どうやら俺は、彼女の行った儀式によって異世界から召喚された世界の支配者、『大魔王』なのだそうだ。
…………いや全く意味が分からない。
だいたい、ここはまるで異世界という感じがしない。
部屋は古い洋風建築物……そう、例えば古城のような……だし、目の前の少女も普通の人間にしか見えない。

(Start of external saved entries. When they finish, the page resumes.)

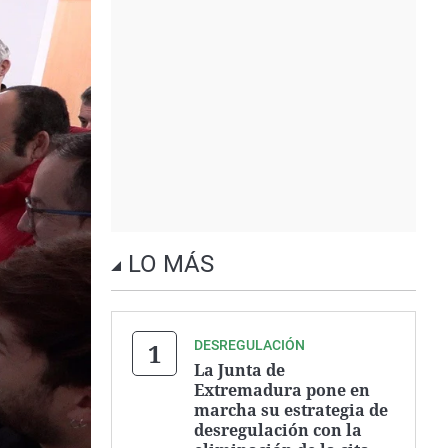
LO MÁS
DESREGULACIÓN
La Junta de
Extremadura pone en
marcha su estrategia de
desregulación con la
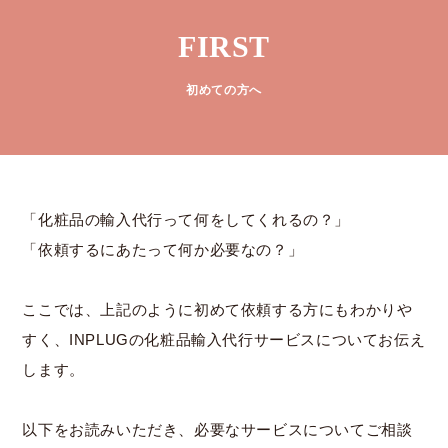
FIRST
初めての方へ
「化粧品の輸入代行って何をしてくれるの？」
「依頼するにあたって何か必要なの？」
ここでは、上記のように初めて依頼する方にもわかりや
すく、INPLUGの化粧品輸入代行サービスについてお伝え
します。
以下をお読みいただき、必要なサービスについてご相談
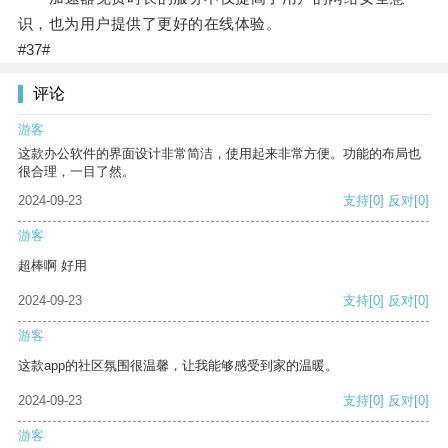
识，也为用户提供了更好的在线体验。
#37#
评论
游客
这款办公软件的界面设计非常简洁，使用起来非常方便。功能的布局也
很合理，一目了然。
2024-09-23
支持
[0]
反对
[0]
游客
超棒啊 好用
2024-09-23
支持
[0]
反对
[0]
游客
这款app的社区氛围很温馨，让我能够感受到家的温暖。
2024-09-23
支持
[0]
反对
[0]
游客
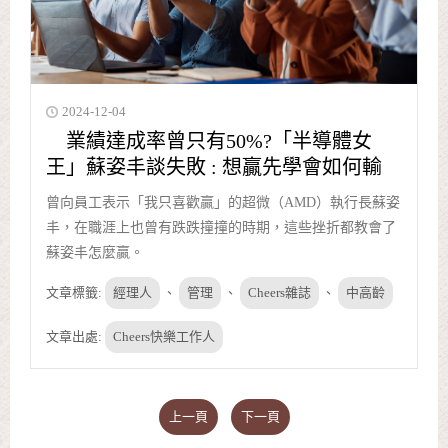
2024-12-04
業績達成率曾只有50%?「半導體女
王」蘇姿丰談失敗 : 想贏先學會如何輸
曾向員工表示「我只喜歡贏」的超微（AMD）執行長蘇姿
丰，在職涯上也曾有跌跌撞撞的時期，這些挫折都教會了
蘇姿丰怎麼贏。
文章標籤:
經理人
、
管理
、
Cheers雜誌
、
中高齡
文章出處:
Cheers快樂工作人
上一頁
下一頁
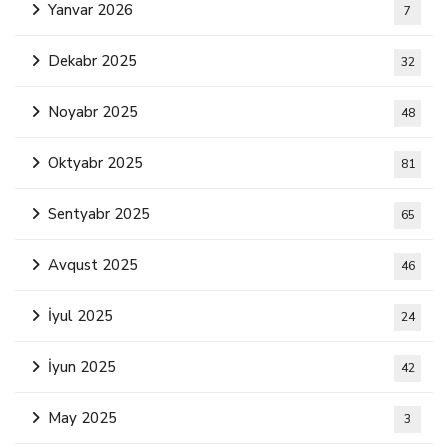
Yanvar 2026
7
Dekabr 2025
32
Noyabr 2025
48
Oktyabr 2025
81
Sentyabr 2025
65
Avqust 2025
46
İyul 2025
24
İyun 2025
42
May 2025
3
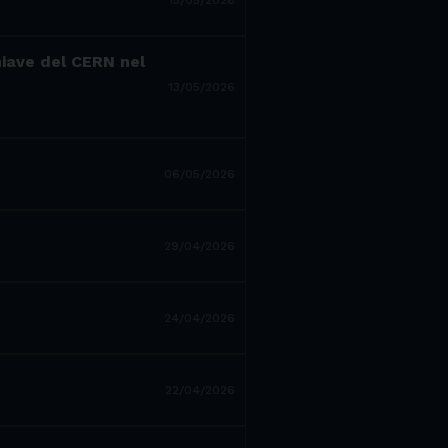
hiave del CERN nel
13/05/2026
06/05/2026
29/04/2026
24/04/2026
22/04/2026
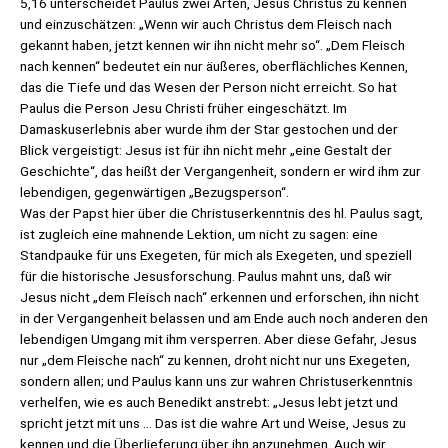
5,16 unterscheidet Paulus zwei Arten, Jesus Christus zu kennen
und einzuschätzen: „Wenn wir auch Christus dem Fleisch nach
gekannt haben, jetzt kennen wir ihn nicht mehr so“. „Dem Fleisch
nach kennen“ bedeutet ein nur äußeres, oberflächliches Kennen,
das die Tiefe und das Wesen der Person nicht erreicht. So hat
Paulus die Person Jesu Christi früher eingeschätzt. Im
Damaskuserlebnis aber wurde ihm der Star gestochen und der
Blick vergeistigt: Jesus ist für ihn nicht mehr „eine Gestalt der
Geschichte“, das heißt der Vergangenheit, sondern er wird ihm zur
lebendigen, gegenwärtigen „Bezugsperson“.
Was der Papst hier über die Christuserkenntnis des hl. Paulus sagt,
ist zugleich eine mahnende Lektion, um nicht zu sagen: eine
Standpauke für uns Exegeten, für mich als Exegeten, und speziell
für die historische Jesusforschung. Paulus mahnt uns, daß wir
Jesus nicht „dem Fleisch nach“ erkennen und erforschen, ihn nicht
in der Vergangenheit belassen und am Ende auch noch anderen den
lebendigen Umgang mit ihm versperren. Aber diese Gefahr, Jesus
nur „dem Fleische nach“ zu kennen, droht nicht nur uns Exegeten,
sondern allen; und Paulus kann uns zur wahren Christuserkenntnis
verhelfen, wie es auch Benedikt anstrebt: „Jesus lebt jetzt und
spricht jetzt mit uns … Das ist die wahre Art und Weise, Jesus zu
kennen und die Überlieferung über ihn anzunehmen. Auch wir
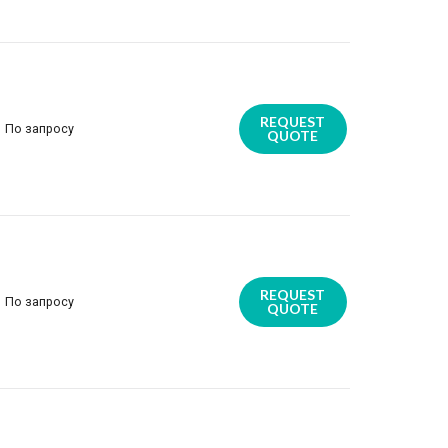
REQUEST
По запросу
QUOTE
REQUEST
По запросу
QUOTE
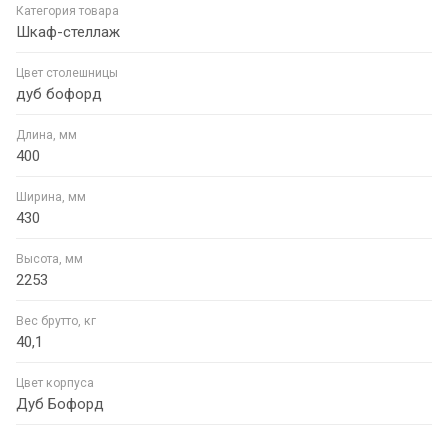
Категория товара
Шкаф-стеллаж
Цвет столешницы
дуб бофорд
Длина, мм
400
Ширина, мм
430
Высота, мм
2253
Вес брутто, кг
40,1
Цвет корпуса
Дуб Бофорд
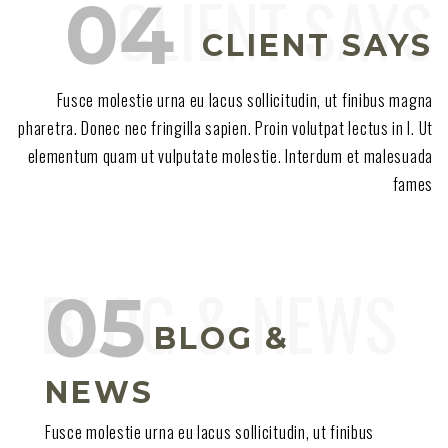
CLIENT SAYS
Fusce molestie urna eu lacus sollicitudin, ut finibus magna
pharetra. Donec nec fringilla sapien. Proin volutpat lectus in l. Ut
elementum quam ut vulputate molestie. Interdum et malesuada
fames
BLOG &
NEWS
Fusce molestie urna eu lacus sollicitudin, ut finibus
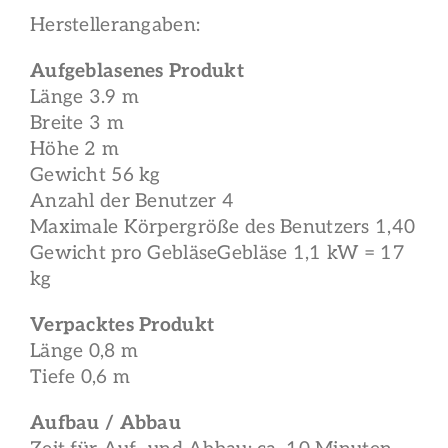
Herstellerangaben:
Aufgeblasenes Produkt
Länge 3.9 m
Breite 3 m
Höhe 2 m
Gewicht 56 kg
Anzahl der Benutzer 4
Maximale Körpergröße des Benutzers 1,40
Gewicht pro GebläseGebläse 1,1 kW = 17
kg
Verpacktes Produkt
Länge 0,8 m
Tiefe 0,6 m
Aufbau / Abbau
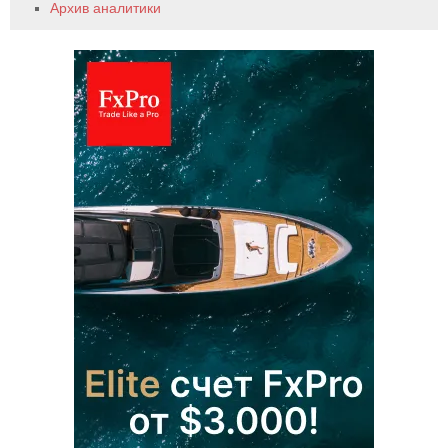
Архив аналитики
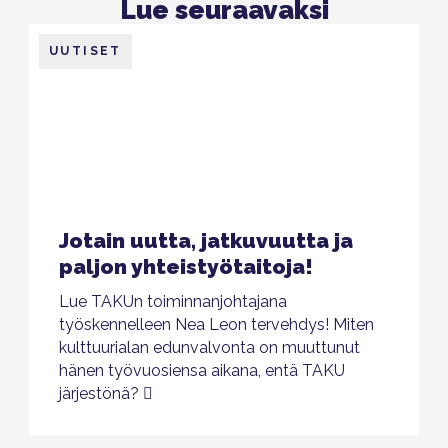
Lue seuraavaksi
UUTISET
Jotain uutta, jatkuvuutta ja
paljon yhteistyötaitoja!
Lue TAKUn toiminnanjohtajana
työskennelleen Nea Leon tervehdys! Miten
kulttuurialan edunvalvonta on muuttunut
hänen työvuosiensa aikana, entä TAKU
järjestönä?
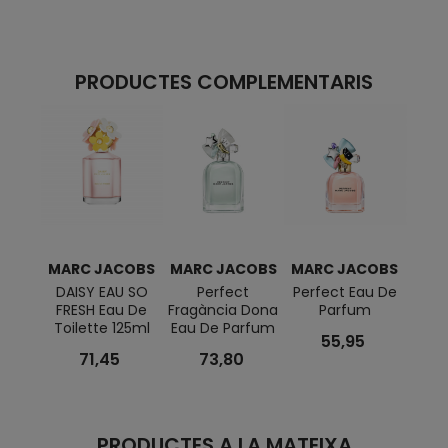
PRODUCTES COMPLEMENTARIS
MARC JACOBS
MARC JACOBS
MARC JACOBS
MAR
DAISY EAU SO
Perfect
Perfect Eau De
PERF
FRESH Eau De
Fragància Dona
Parfum
MAR
Toilette 125ml
Eau De Parfum
Eau 
55,95
71,45
73,80
PRODUCTES A LA MATEIXA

異世界というからには、異星よりも独特の生態系があるべきだろうにと思う。
たぶんこの少女の言ってることは嘘だ。
ワイヤーウルフにそっくりなのも、俺を懐柔しやすくする為の擬装ではないのか?
いや待て……それならクローンをつくれば、あるいは整形で簡単に同じ容姿になるはずだ。
更に目的も不明だ。
俺を騙してなんの得がある?
ゴッドダークなら寝ている間に処分するか脳改造していた筈だ。
ワイヤーウルフの偽物などという周りくどい事をしなくても容易く俺を操れる。
ゴッドダークじゃない?
だとしたら誰だ? 目的は? 背後関係は?
いや、そもそも本当に魔法科学を保有してるのか?
ペンダントだって魔法と言い張ってるだけかもしれない。
確かめる方法はある。
「このペンダントをもらっても構わないか?」
「はい、元々大魔王様の物ですから」
許可を貰い、俺はペンダントを体内に取り込む。
まるで沼に沈むように銀の装飾品が俺の体内へと消えた。
ボロボロの身体にも関わらず、改造人間の基本的な機能は何の問題も無く稼動したようだ。
確かに魔法による翻訳機だ。
見慣れない術式のようだが、新型なのか?
ともかく魔法を保有していることは確定した。
では、いったい誰が……。
俺はしばらく無言で考え込んだ。
「あ……あの、き……昨日は申し訳ありありませんでした」
長い沈黙に耐えかねた様に彼女がしゃべりだす。
「え?」
「その、恐れ多くも大魔王様を突き飛ばしてしまいました。
その、いきなり裸で抱きつかれたので、焦りまして…………どんな罰でも受けますから……」
そこで言葉を切った彼女の顔が赤く染まる。
「わ……私の身体をご所望なら……その、おおお、お望みと有れば、夜伽も辞さぬ覚悟な所存でありまするっ!」
「いや、要らないから」
「……ほっ」
彼女の先走った提案を即座に拒否すると、明らかに安堵の表情になった。
あれは別にそういう事を求めた訳じゃない。
そういえば俺って生殖能力はあるのだろうか?
人型擬装形態は、普通の人間と比べて強度は増しているが大半は同じ構造をしていて、男性器も付いているし勃起も可能だ。
だが、この身体になってからは一人でしたことすら無かった。
たしか改造された直後に、人間に出来ることなら全て可能だと説明された気もするが…………。